=== DOCUMENT TEXT ===

Redirecting...

This documentation is no longer maintained.
Please go to the new site: Spartan HPC documentation

Job Submission Structure

A job file, after invoking a shell (e.g., #!/bin/bash) consists of two bodies of commands. The first is the directives to the scheduler, indicated by lines starting with #SBATCH. These are interpeted by the shell as comments, but the Slurm scheduler understands them as directives. These directives include the resource requests of the job, such as the number of nodes, the number of cores, the maximum amount of time the job will run for, email notifications and so forth. Following this, and only following this, come the shell commands. This should include any modules that the job will need to load to run their job, and the commands that the job will run. This can include calls to other scripts.

The following should be considered when writing a job submission script:

All scripts must invoke a shell. In most cases this will be the bash shell; #!/bin/bash
The submission system has default values; a default wall clock limit of 10 minutes (this will almost certainly need to be changed), a default partition (sapphire), a default number of tasks (1), a default number of CPUs per task (1), and a default number of nodes (1).
If a shared-memory multithreaded job is being submitted, or subprocesses to make use of additional cores requested, the job should be set to have the number of tasks = 1 and set a numer of CPUs-per-task equal to the number of threads desired, with a maximum equal to the node that the job is running on. For example: #SBATCH --ntasks=1 followed by #SBATCH --cpus-per-task=8 on a new line)
If a distributed-member message passing job is being submitted, the job can request more than a single compute node and multiple tasks. If the job has more tasks than available cores the scheduler will make an effort to have the cores contiguous (e.g., #SBATCH --ntasks=8). To force a specific number of cores per node, use the --ncpus-per-node= option.

===

## [WORK TASK 1]
Retype the records word for word, starting at their first line and continuing up to and including the line that contains "- $M$ represents learning methods.".

=== SUPPLIED ENTRIES ===

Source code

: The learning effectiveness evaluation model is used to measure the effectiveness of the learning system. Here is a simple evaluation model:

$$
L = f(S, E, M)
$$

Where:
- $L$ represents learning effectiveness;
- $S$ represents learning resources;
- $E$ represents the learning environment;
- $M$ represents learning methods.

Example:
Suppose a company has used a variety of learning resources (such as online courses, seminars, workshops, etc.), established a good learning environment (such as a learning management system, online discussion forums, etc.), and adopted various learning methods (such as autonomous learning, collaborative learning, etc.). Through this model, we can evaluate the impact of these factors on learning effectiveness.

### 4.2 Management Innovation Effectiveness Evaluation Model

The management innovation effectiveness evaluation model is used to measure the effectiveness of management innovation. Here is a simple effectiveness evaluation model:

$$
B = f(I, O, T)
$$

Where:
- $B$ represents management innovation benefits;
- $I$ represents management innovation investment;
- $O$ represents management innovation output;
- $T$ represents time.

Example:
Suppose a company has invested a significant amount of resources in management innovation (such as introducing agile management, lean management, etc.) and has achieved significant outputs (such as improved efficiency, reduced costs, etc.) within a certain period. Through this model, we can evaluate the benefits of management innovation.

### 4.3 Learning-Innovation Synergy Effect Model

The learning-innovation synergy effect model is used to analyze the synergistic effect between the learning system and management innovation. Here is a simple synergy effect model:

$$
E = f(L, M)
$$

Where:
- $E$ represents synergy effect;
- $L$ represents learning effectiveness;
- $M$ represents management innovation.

===

## [WORK TASK 2]
Echo the passage of the job submission documentation that runs from "All scripts must" up to and including "a new line)", keeping it exact.

## [YOUR SOLUTION 1]
Source code

: The learning effectiveness evaluation model is used to measure the effectiveness of the learning system. Here is a simple evaluation model:

$$
L = f(S, E, M)
$$

Where:
- $L$ represents learning effectiveness;
- $S$ represents learning resources;
- $E$ represents the learning environment;
- $M$ represents learning methods.

## [YOUR SOLUTION 2]
All scripts must invoke a shell. In most cases this will be the bash shell; #!/bin/bash
The submission system has default values; a default wall clock limit of 10 minutes (this will almost certainly need to be changed), a default partition (sapphire), a default number of tasks (1), a default number of CPUs per task (1), and a default number of nodes (1).
If a shared-memory multithreaded job is being submitted, or subprocesses to make use of additional cores requested, the job should be set to have the number of tasks = 1 and set a numer of CPUs-per-task equal to the number of threads desired, with a maximum equal to the node that the job is running on. For example: #SBATCH --ntasks=1 followed by #SBATCH --cpus-per-task=8 on a new line)